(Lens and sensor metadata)

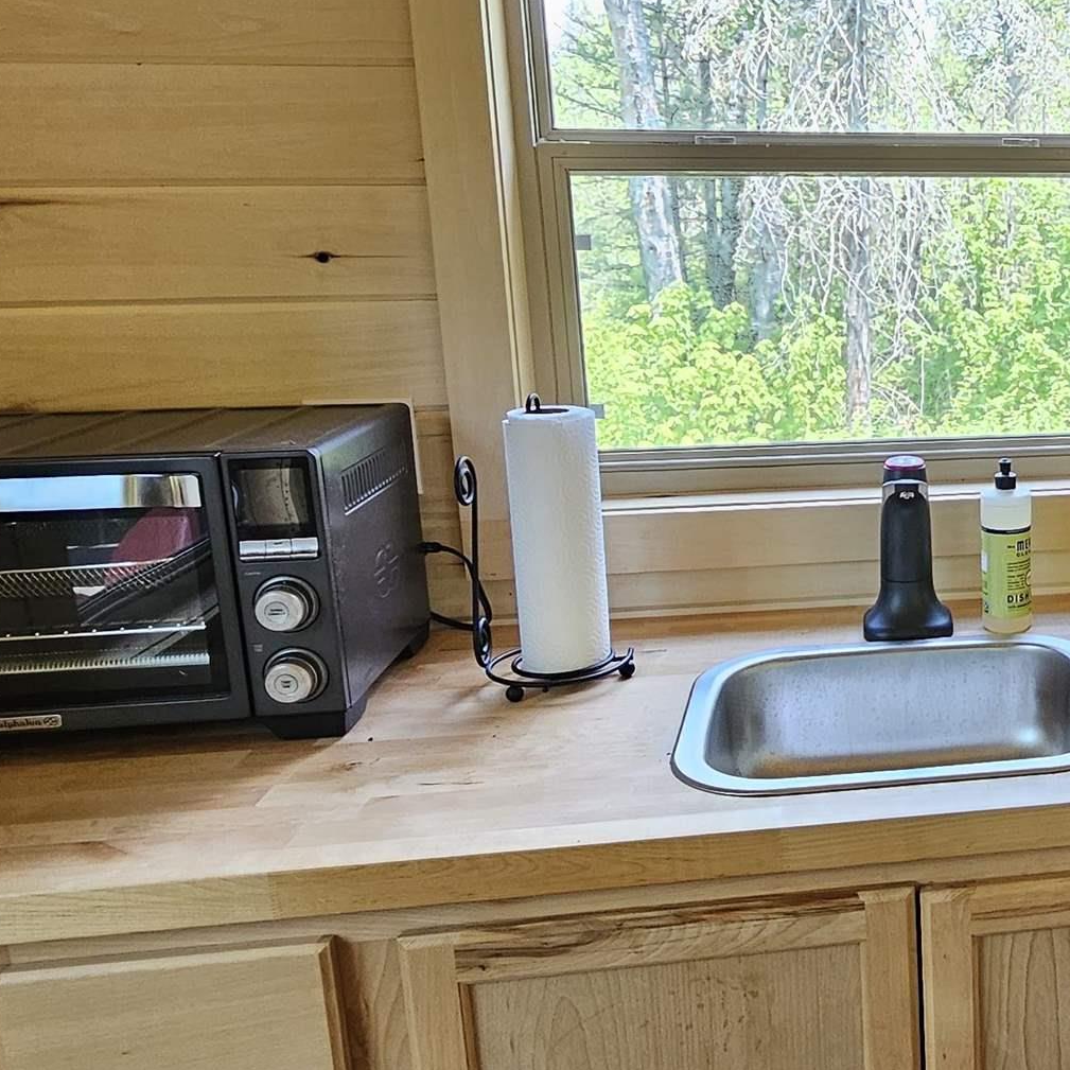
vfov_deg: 47.1
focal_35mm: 35
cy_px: 471
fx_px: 1224
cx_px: 1104
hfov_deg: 40.5
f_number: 2.2
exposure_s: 1/60
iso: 125
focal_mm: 2.2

• PROBLEM TO SOLVE: Copy exactly the lines from the one containing "focal_35mm: 35" through the last line of the records, both included, and nothing else.

• TASK ANSWER:
focal_35mm: 35
cy_px: 471
fx_px: 1224
cx_px: 1104
hfov_deg: 40.5
f_number: 2.2
exposure_s: 1/60
iso: 125
focal_mm: 2.2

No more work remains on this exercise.